Some Lies for You; We kissed

By: Barbara Daniels


Some Lies for You


I don’t need green velvet. No candles,

no wine. Just day closing so slowly

it lasts forever, sun slipping quietly


under the hill. Darkness laddering

down the tall sky. Everything sags

in the middle—middle age, midweek,


mid-project, any project. I left

unlocked doors and elm-shaded streets

for interesting troubles. I tried to


find out if drinking does anything

for the soul. For awhile it gave me

those noir rhythms, short sentences,


spectacular week-long hangovers.

Wait. That’s your story, isn’t it? You’re

sick of drivenness, sick of the midpoint,


just as I’m sick of my dryness.

I know I’m a user, taking stories

and putting them out there as mine.


You push those stories over lines

on chalked sidewalks. You drop

bottles. I bore us both with the lies.





We kissed


on uneven sidewalks

outside a Greek restaurant, on dirty

stairs where my favorite professor

caught us, up on a landing, down in

the subway. Kissed slowly, crowds

moving toward us. You had a friend


with one room, a wall of Stetsons,

straw boaters, Mets caps. You brought

a rose. I thought once only,


you would tire of me once you

tried me. Out in the hills, you left

the key in a motel door in your hurry.


I gravely asked for your paladin body,

heard snow hiss and the key slap

the door: now, now, now, now.


On my bare body you traced paired

parabolas. I pitied stairs, hats, hills,

trees because they could not love you.




 

Barbara Daniels’s Talk to the Lioness was published by Casa de Cinco Hermanas Press in 2020. Her poetry has appeared in Prairie Schooner, Mid-American Review, and elsewhere. Barbara Daniels received a 2020 fellowship from the New Jersey State Council on the Arts.

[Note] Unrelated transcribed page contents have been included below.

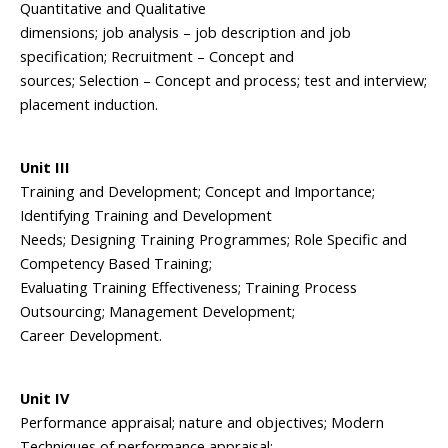
Quantitative and Qualitative
dimensions; job analysis – job description and job
specification; Recruitment – Concept and
sources; Selection – Concept and process; test and interview;
placement induction.
Unit III
Training and Development; Concept and Importance;
Identifying Training and Development
Needs; Designing Training Programmes; Role Specific and
Competency Based Training;
Evaluating Training Effectiveness; Training Process
Outsourcing; Management Development;
Career Development.
Unit IV
Performance appraisal; nature and objectives; Modern
Techniques of performance appraisal;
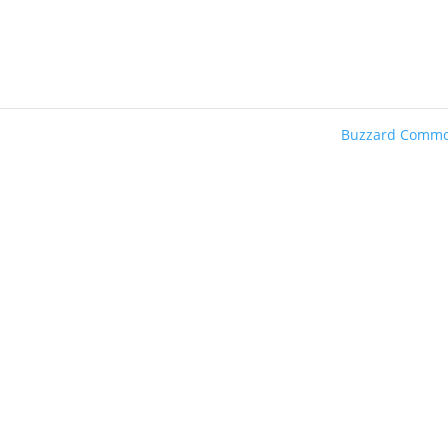
Buzzard Comm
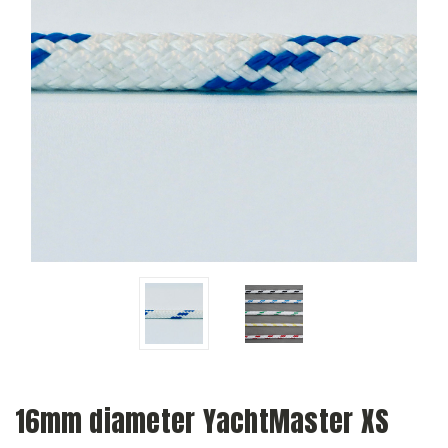
16mm diameter YachtMaster XS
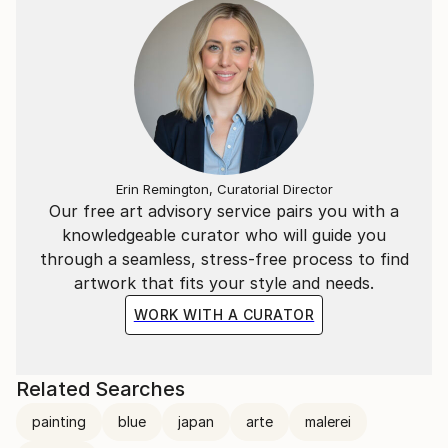
Erin Remington, Curatorial Director
Our free art advisory service pairs you with a
knowledgeable curator who will guide you
through a seamless, stress-free process to find
artwork that fits your style and needs.
WORK WITH A CURATOR
Related Searches
painting
blue
japan
arte
malerei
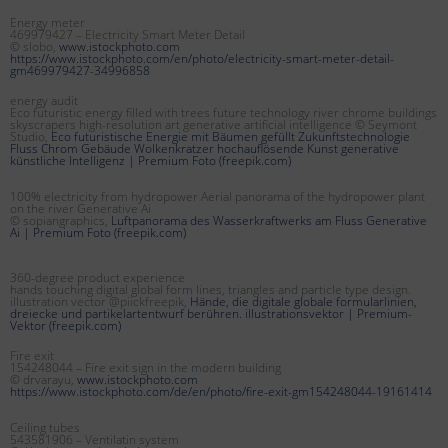
Energy meter
469979427 – Electricity Smart Meter Detail
© slobo,
www.istockphoto.com
https://www.istockphoto.com/en/photo/electricity-smart-meter-detail-
gm469979427-34996858
energy audit
Eco futuristic energy filled with trees future technology river chrome buildings
skyscrapers high-resolution art generative artificial intelligence © Seymont
Studio,
Eco futuristische Energie mit Bäumen gefüllt Zukunftstechnologie
Fluss Chrom Gebäude Wolkenkratzer hochauflösende Kunst generative
künstliche Intelligenz | Premium Foto (freepik.com)
100% electricity from hydropower Aerial panorama of the hydropower plant
on the river Generative Ai
© sopiangraphics,
Luftpanorama des Wasserkraftwerks am Fluss Generative
Ai | Premium Foto (freepik.com)
360-degree product experience
hands touching digital global form lines, triangles and particle type design.
illustration vector @piickfreepik,
Hände, die digitale globale formularlinien,
dreiecke und partikelartentwurf berühren. illustrationsvektor | Premium-
Vektor (freepik.com)
Fire exit
154248044 – Fire exit sign in the modern building
© drvarayu,
www.istockphoto.com
https://www.istockphoto.com/de/en/photo/fire-exit-gm154248044-19161414
Ceiling tubes
543581906 – Ventilatin system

“Some Lies for You” addresses the vexed question of appropriating other people’s stories in poems. Some people seem to live in dread of appearing in my poems, but others take a certain grim pride in it. I know I’m a user, as the poem acknowledges, and I’m not saying here whose story this poem tells.

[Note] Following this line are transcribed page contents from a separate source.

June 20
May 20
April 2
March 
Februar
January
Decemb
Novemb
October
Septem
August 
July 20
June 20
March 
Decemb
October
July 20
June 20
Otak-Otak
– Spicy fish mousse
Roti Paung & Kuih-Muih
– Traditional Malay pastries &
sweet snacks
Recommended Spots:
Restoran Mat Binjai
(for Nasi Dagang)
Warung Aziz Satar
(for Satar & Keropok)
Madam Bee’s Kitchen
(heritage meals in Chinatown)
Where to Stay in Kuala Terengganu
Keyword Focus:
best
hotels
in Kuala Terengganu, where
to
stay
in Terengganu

“We kissed” confesses to a passionate affair with the man I’ve been married to now for more than thirty years. My favorite professor at NYU, Leonard Dean, caught us kissing on the stairs. And a friend offered his studio apartment complete with his collection of hats. It’s wonderful good luck that the man I fell in love with then continues to be a marvelous companion. I wrote this poem during one of those poem-a-day writing marathons. The result, as you see, is a poem on a subject I wouldn’t have chosen had I not been pushing against my limits.